### Problemas a resolver
- a) Transcreva, do acórdão do Supremo Tribunal Administrativo, o trecho que vai de "Indicou como acórdão" a "tipo de recurso.".
- b) Segundo o acórdão do Supremo Tribunal Administrativo, em que data foi proferido o acórdão indicado como fundamento?
- c) Dê seguimento ao acórdão do Supremo Tribunal Administrativo a partir do ponto em que o texto termina.

### Texto fornecido
####

Acórdãos STA

Acórdão do Supremo Tribunal Administrativo
Processo:0912/13
Data do Acordão:11/13/2013
Tribunal:2 SECÇÃO
Relator:DULCE NETO
Descritores:RECLAMAÇÃO PARA A CONFERÊNCIA
OPOSIÇÃO DE ACÓRDÃOS
REQUISITOS
Sumário:Se, interposto recurso por oposição de acórdãos, não se verifica identidade substancial das situações fácticas em confronto, nem divergência de soluções quanto à mesma questão de direito, não deve o mesmo ser admitido, por falta de um dos pressupostos desse recurso de oposição de acórdãos, nos termos do disposto no nº 5 do art. 284º do CPPT.
Nº Convencional:JSTA000P16576
Nº do Documento:SA2201311130912
Data de Entrada:05/21/2013
Recorrente:A............, SA
Recorrido 1:FAZENDA PÚBLICA
Votação:UNANIMIDADE
Aditamento:
Texto Integral: Acordam, em conferência, na Secção de Contencioso Tributário do Supremo Tribunal Administrativo:

1. A FAZENDA PÚBLICA veio, ao abrigo do disposto no art. 284º do CPPT, interpor recurso por oposição de acórdãos para o Pleno da Secção de Contencioso Tributário do Supremo Tribunal Administrativo do acórdão proferido por esta Secção em 10/07/2013 no Processo nº 912/13, que concedeu provimento ao recurso interposto pela sociedade “A…………, S.A.” da sentença proferida em processo de reclamação deduzida contra acto do órgão de execução fiscal que determinara o pagamento da quantia exequenda sob cominação de accionamento da garantia bancária, revogando a sentença na parte em que julgara não ser permitida a apreciação da prescrição da dívida exequenda, e ordenando que os autos baixassem à 1.ª instância para conhecimento dessa questão após fixação da pertinente matéria de facto.
Indicou como acórdão fundamento o proferido em 29/06/2011 por esta Secção do Supremo Tribunal Administrativo no processo nº 217/11.

2. Admitido o recurso e notificada a Recorrente para alegar sobre a questão preliminar da existência de oposição entre o acórdão recorrido e o acórdão fundamento (art. 284º nº 3 do CPPT), veio fazê-lo, apresentado alegações tendentes a demonstrar a identidade de situações de facto e de direito em ambos os arestos.

3. A Recorrida contra-alegou, sustentando que o recurso devia ser julgado findo por falta de verificação dos requisitos que a lei exige para este tipo de recurso.

4. Por decisão do Exmº Juiz Conselheiro Relator, proferido em 25/09/2013, a fls. 391 a 394, julgou-se que não existia a invocada oposição de acórdãos, uma vez que a diferente solução jurídica a que chegaram os acórdãos em confronto é ditada pela dissemelhança das situações fácticas em que assentaram. E, consequentemente, julgou findo o recurso, em conformidade com o disposto no art. 284º nº 5 do CPPT.

####

### Dados apresentados
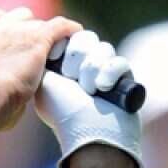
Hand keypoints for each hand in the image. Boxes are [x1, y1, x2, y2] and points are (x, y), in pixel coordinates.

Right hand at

####

### Respostas por número
- a)
Indicou como acórdão fundamento o proferido em 29/06/2011 por esta Secção do Supremo Tribunal Administrativo no processo nº 217/11.

2. Admitido o recurso e notificada a Recorrente para alegar sobre a questão preliminar da existência de oposição entre o acórdão recorrido e o acórdão fundamento (art. 284º nº 3 do CPPT), veio fazê-lo, apresentado alegações tendentes a demonstrar a identidade de situações de facto e de direito em ambos os arestos.

3. A Recorrida contra-alegou, sustentando que o recurso devia ser julgado findo por falta de verificação dos requisitos que a lei exige para este tipo de recurso.

- b) Em 29/06/2011.

- c)
5. É contra este despacho que a recorrente Fazenda Pública apresenta a presente reclamação para a conferência, alegando o seguinte:

I. Na sequência da notificação do Acórdão proferido no processo acima indicado no qual se identificou como recorrente A…………, SGPS, SA., proferido a fls. 297 a 313, em 25.09.2013 interpôs a Fazenda Pública recurso por oposição de julgados, a fls...

II. Tendo sido admitido o recurso interposto pela Fazenda Pública esta alegou no sentido de demonstrar preliminarmente, a existência de oposição entre o acórdão de que recorre, proferido nos autos acima identificados e o acórdão invocado como fundamento do recurso, o proferido no proc. 0271/11.

III. Ora, entende o Exmº Colendo Conselheiro Relator, no seguimento do estatuído no art. 284º do CPPT, que, para o recurso por oposição de julgados, são exigidos a verificação cumulativa de alguns requisitos que enumera.

IV. Entre esses requisites o que nos interessa para realçar a contradição do decidido; destacamos:

“(i) Identidade da questão de direito sobre que recaíram o acórdão em confronto, o que supõe estar-se perante uma situação de facto substancialmente idêntica, o que pressupõe identidade substancial das situações fácticas, entendida esta não como uma total identidade dos factos mas apenas como a sua subsunção às mesmas normas.” Todo o destaque a cheio é nosso.

V. Agora vejamos o que o Colendo Conselheiro escreve para contrariar a subsunção identitária da matéria factual:

2.4. No Acórdão recorrido o que se decidiu foi que o pagamento, ainda que voluntário, não pode ser considerado espontâneo se efectuado para obviar ao accionamento da garantia bancária e, por isso, esse pagamento não obsta a que seja apreciada ulteriormente a prescrição, tanto mais que o executado pode recuperar o montante pago.” E,

VI. E onde vai o douto Acórdão procurar a não identidade da questão de facto?

VII. Na constituição ou não de garantia.

VIII. E, porquê?

IX. Porque presume que o credor Estado ao exigir a constituição de garantia e com a consequente susceptibilidade de a poder executar, direito existente à data da execução, com o fim deliberado de a suster e que, como é obvio, o recorrido tinha já conhecimento de ser esse o fim, está a colocar essa garantia, como se fosse uma situação fáctica diferente daquela outra referida no acórdão fundamento, por esta ser uma coação que contraria o estatuído no nº 2 do art. 403º do CC e aqueloutra, ser uma simples execução.

X. Neste desenho, designadamente em matéria de imposto, por ser ainda da única e exclusiva competência do Estado, revestido de poderes de “Jus imperi” faz sentido invocar-se a aplicação da norma do Código Civil, no nº 2 do art. 403º do CC, designadamente a espontaneidade da prestação?

XI. Será que na determinação da identidade dos requisites, a existência de garantia é relevante para aferir da conformidade dos requisitos previstos no art. 284º do CPPT, do ponto de vista da dívida ao credor Estado, com maior relevância do que a própria execução?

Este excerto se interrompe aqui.